Он говорил по-русски, и Эл, благодаря урокам полковника Хакета, понял всё, что тот сказал.

– Хочетт… – выдавил он из себя труднопроизносимые русские слова. – Дьесьятт талер. Их бин испортьитт его дьевка…

– Десять талеров? – ахнул казак так громко, что бедный корчмарь скукожился и затрясся. – Девку тебе испортили? Да её тут по десять раз на дню портят кому не лень, жидовская твоя морда! Даже я, грешным делом, давеча сподобился…

Тут казак перешёл на какой-то другой язык, похожий на русский, но совершенно Элу непонятный. Слова в нём перемежались с неуловимой быстротой, а экспрессионная составляющая была сведена к нулю. Должно быть, приграничный диалект, подумал оксфордец. Полковник Хакет, наверное, понял бы, а я – увы…

– Ладно, заплати ему три талера, – сказал казак, окончив свою беседу с корчмарём. – У них здесь действительно высокие цены. Война, разруха…

Эл скрепя сердце достал из кошелька три серебряных монеты и протянул корчмарю. Тот посмотрел на них с тоской, потом две сунул куда-то в складки одежды, а третью отдал казаку. Тот весело осклабился, попробовал монету на зуб, затем снял красную шапку, сунул туда денежку и шапку надел.

– Емеля Иванов, – сказал он и протянул Элу руку, нисколько не смущаясь. – Прозвищем Пугач.

– Элистер Макк, – пробормотал Эл, отвечая на рукопожатие. – Бергмастер.

– Ну, бывай, немчура, – бодро сказал казак. – Смотри на жизнь веселей.


Наутро их отряд разделился. Царственная особа, обоз, казаки и большинство свиты остались в Мозыре, а Эл, Марсель, ещё двое офицеров и трое казаков верхами поехали в Россию. Каждому из них была отсыпана мера денег – не тех, что были в бочках, а настоящих.

– Марсель, вы объясните мне наконец, что всё это значит? – спросил он друга. – Кто на самом деле тот человек, зачем нас встречали казаки и что это за авантюра, в которую мы ввязались?

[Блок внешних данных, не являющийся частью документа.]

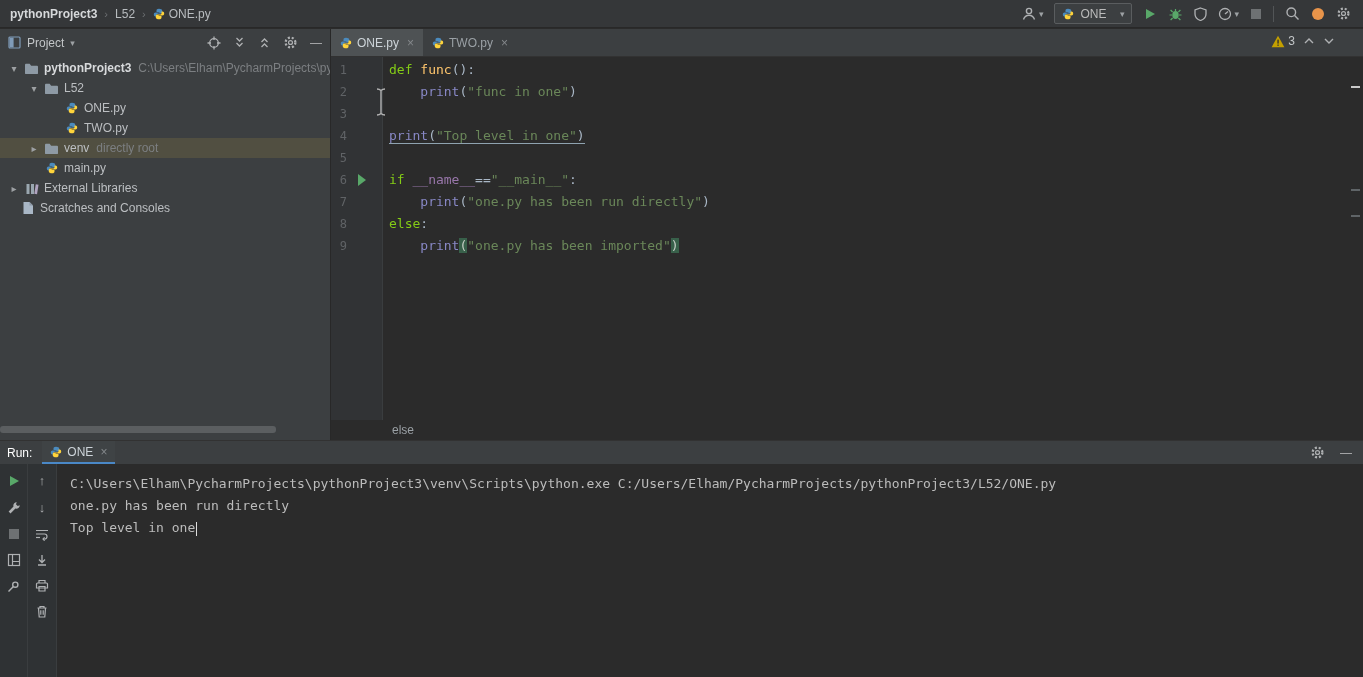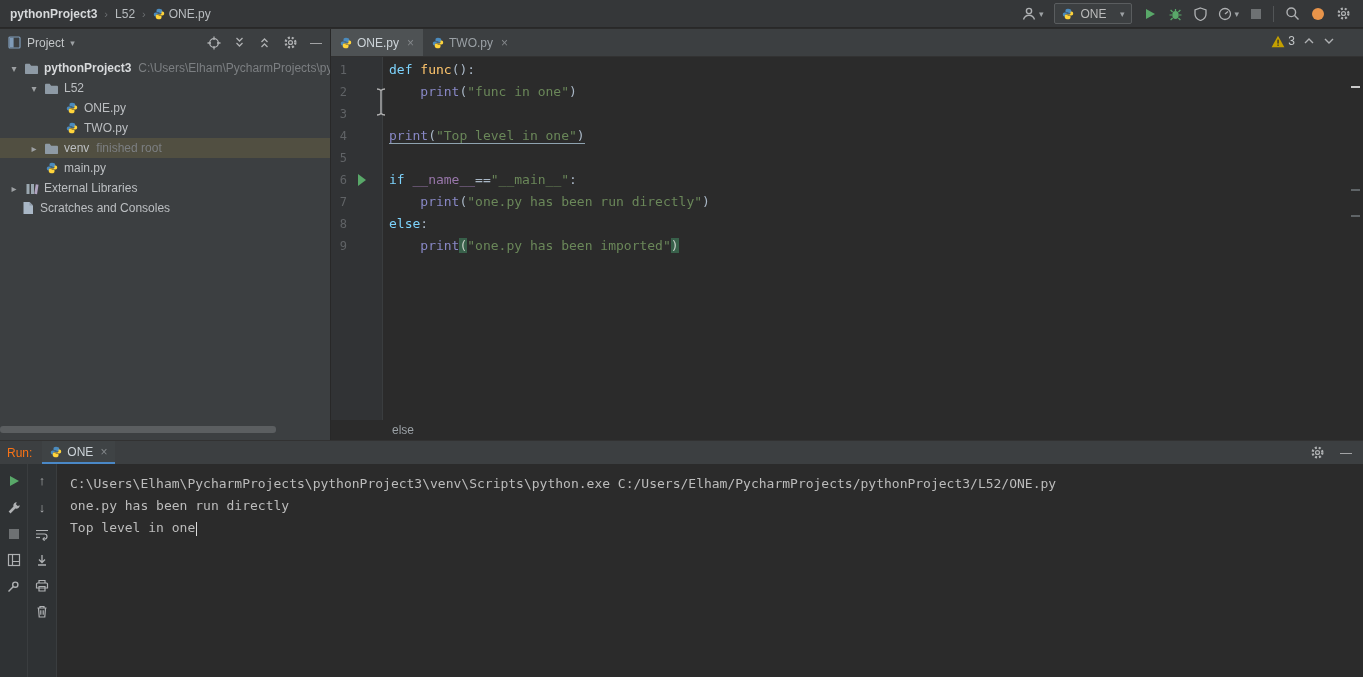"def" .tk-kw { color: #7dd3fc -> #84cc16 }
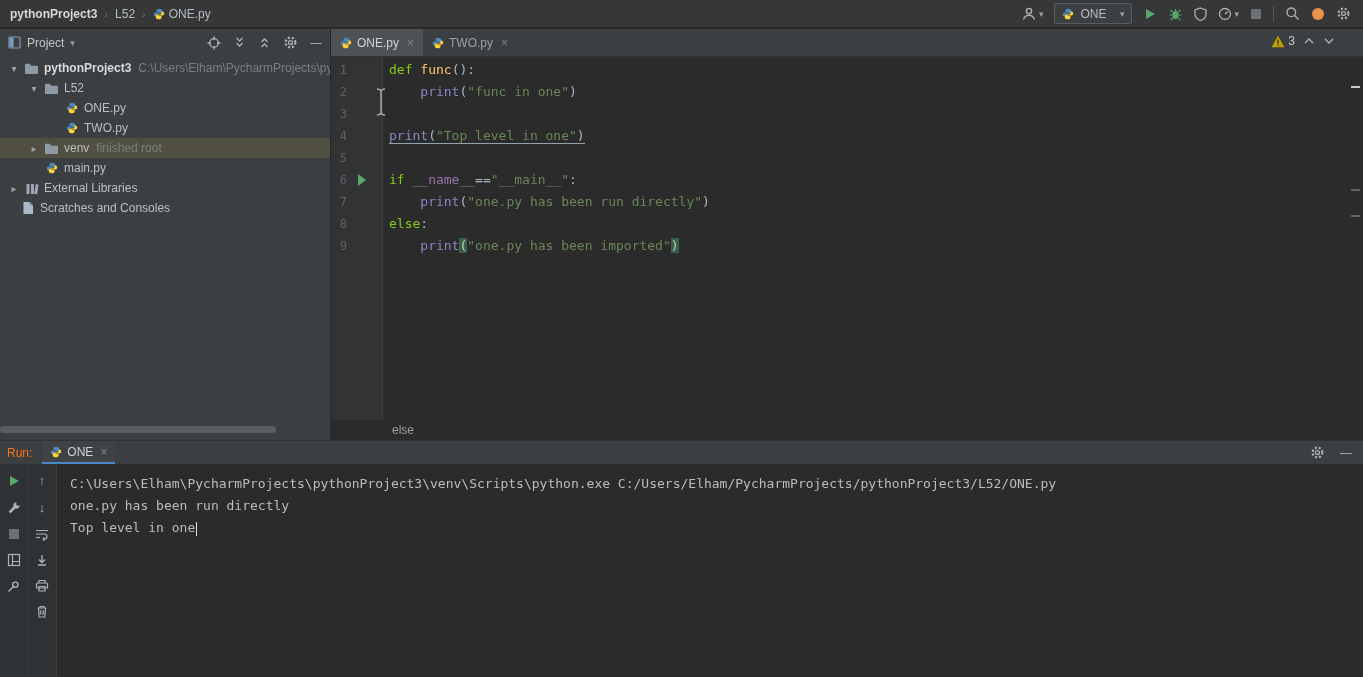"finished root" span.rnote { text: finished -> directly }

– Всё очень просто, – отвечал тот. – Мы сопровождали российского императора Петра Третьего, незаконно свергнутого десять лет назад своей бессовестной супругой. Ему пришлось скрываться, pauvre majestе.

[94]

– Тут Марсель чуть ли не всхлипнул. – И вот справедливость торжествует! При поддержке своего венценосного брата Людовика он возвращается управлять своим государством!


Эл аж присвистнул:

– А что по этому поводу думает само государство в лице его просвещённой супруги?

– Надо полагать, что государство в лице его просвещённой супруги будет сопротивляться до последнего, – небрежно сказал Марсель. – Кто же добровольно откажется от власти над половиной земной поверхности?